All Together Now: Strategies for Combining Data from Multiple Sources
Scheduled Time: Sunday, October 20th, 8:00 am - 12:00 pm
Intended Audience: Beginning/Intermediate programmer; moderate pace
Instructors: Christianna Williams
Abstract: Problem 1: you have data and "metadata" that need
to be combined to produce a user-friendly report.
Problem 2: you have data in several
different data sources each at different levels of aggregation (such as person-level,
site-level, and event-level) and you need to combine it into a single data set for
analysis or generating a report.
Problem 3: You need to join data from two sources based
on a range of values rather than an exact match. What is the best SAS strategy to solve
each of these problems? When should you use a MERGE (or UPDATE)? When should you use an
INNER, OUTER, or LEFT join? When should you use DATA Step SET or SQL UNION or PROC APPEND?
Or when would thoughtful use of SAS Formats allow you to combine the data in an efficient
way? This workshop will begin by presenting basic methods for combining data sets
(both concatenation and joins) to set the stage for a series of examples addressing each
of these problems and more. We will discuss strategies and solutions for each in order
to help you choose the best approach for the data combination challenges you face, and
emphasis will be placed on making a plan for your target data set before you start to
code. We will use DATA Step, PROC SQL, PROC FORMAT and other strategies to get our data
act together! I encourage you to bring examples of the types of data combination problems
you have struggled with.
Instructor Bio:
Christianna Williams, PhD has been a Senior Associate at Abt Associates Inc. since 2008. Although Abt is based in
Cambridge, MA, Christianna primarily telecommutes from her home in Chapel Hill, North Carolina. An epidemiologist
by training and disposition, she has worked in a variety of subject areas from the association of birth trauma with
left-handedness to the quality of end-of-life care in nursing homes. Arguably, she spent way too much time in school
and holds degrees from Duke University, Yale University and the University of California at Berkeley. Christianna
started using SAS as a graduate student in population biology in 1985 and is still learning! She has been a frequent
presenter at local and regional user group conferences as well as SAS Global Forum, and has been sharing her geeky
love for SAS programming through teaching for more 20 years. She also devotes as much time as possible to her other
passions: running, vegetarian cooking and reading novels.

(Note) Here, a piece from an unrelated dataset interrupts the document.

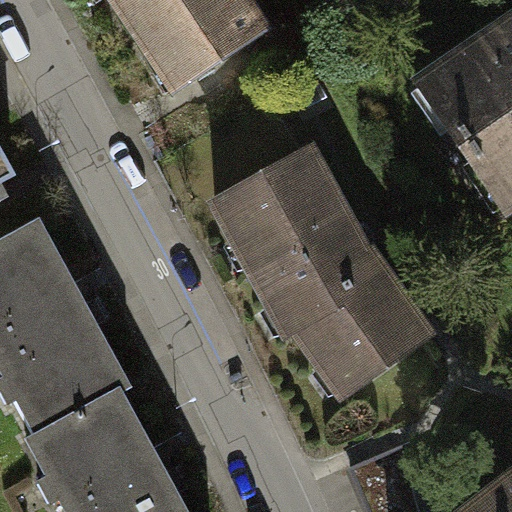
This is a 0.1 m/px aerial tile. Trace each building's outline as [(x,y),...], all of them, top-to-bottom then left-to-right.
[(244,0),(119,0),(180,89),(266,31),(244,0)] [(511,16),(419,84),(509,208),(511,205),(511,16)] [(0,151),(0,182),(13,176),(0,151)] [(307,152),(218,199),(289,337),(299,331),(348,392),(426,334),(366,251),(307,152)] [(129,384),(39,217),(0,237),(0,372),(2,375),(0,376),(0,390),(6,402),(14,398),(34,435),(121,388),(129,384)] [(188,511),(121,388),(34,435),(26,439),(45,475),(38,479),(50,502),(59,498),(66,511),(188,511)] [(511,511),(511,476),(465,511),(511,511)]
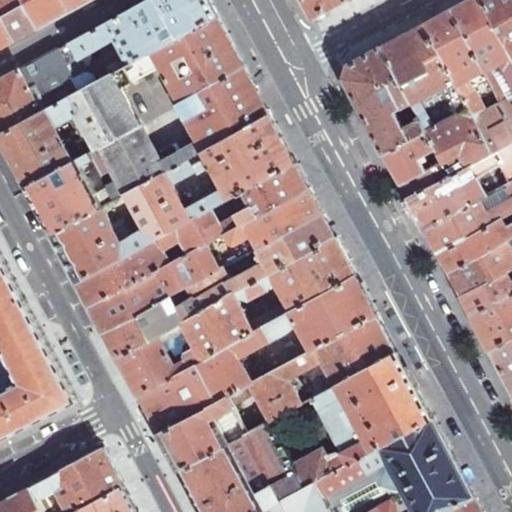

Advanced PROC SQL Concepts and Programming Techniques Using SAS®
Scheduled Time: Sunday, October 20th, 8:00 am - 12:00 pm
Intended Audience: Intermediate and Advanced SAS users. This is an Instructor-led Workshop with many examples.
Instructor: Kirk Paul Lafler
Abstract:
Structured Query Language (SQL) is a universal language used in data science, data analytics, statistics,
data management, and other disciplines to access, transform, manipulate and output data stored in SAS data sets,
relational databases and tables. Based on Kirk's new Third Edition PROC SQL: Beyond the Basics Using SAS®,
this half-day course presents core concepts and programming techniques to help leverage PROC SQL as a programming
and database language.
Attendees learn how to construct powerful and scalable queries; construct real-world queries including nearest
neighbor and first, last and between By-group processing; apply rule-based and cost-based optimization strategies -
influencing the SQL optimizer to choose from the available join algorithms; apply effective "fuzzy" matching
programming techniques when a table's key(s) is (are) inconsistent or less than reliable; use the SQL-macro
interface to create single-value (or aggregate) and value-list macro variables; construct effective simple and
composite indexes to dynamically access a table's data; construct table validation rules using table integrity
constraints; and explore "select" query performance tuning techniques for big data environments.
Instructor Bio:
Kirk Paul Lafler is an entrepreneur and founder at Software Intelligence Corporation, and has used SAS
software since 1979 as a consultant, application developer, programmer, SAS solutions provider, data analyst,
data manager, infrastructure specialist, performance tuner, educator and author. As a SAS Certified professional,
mentor, and educator at Software Intelligence Corporation, and an advisor and adjunct professor at the University of
California San Diego Extension, Kirk has taught SAS courses, seminars, workshops, and webinars to thousands of users
around the world.
Kirk is also the author of several books including PROC SQL: Beyond the Basics Using SAS, Third Edition
(SAS Press. 2019) along with hundreds of papers and articles on a variety of SAS topics; has been selected as an
Invited speaker, educator, keynote and section leader at SAS conferences and meetings worldwide; and is the
recipient of 25 "Best" contributed paper, hands-on workshop (HOW), and poster awards.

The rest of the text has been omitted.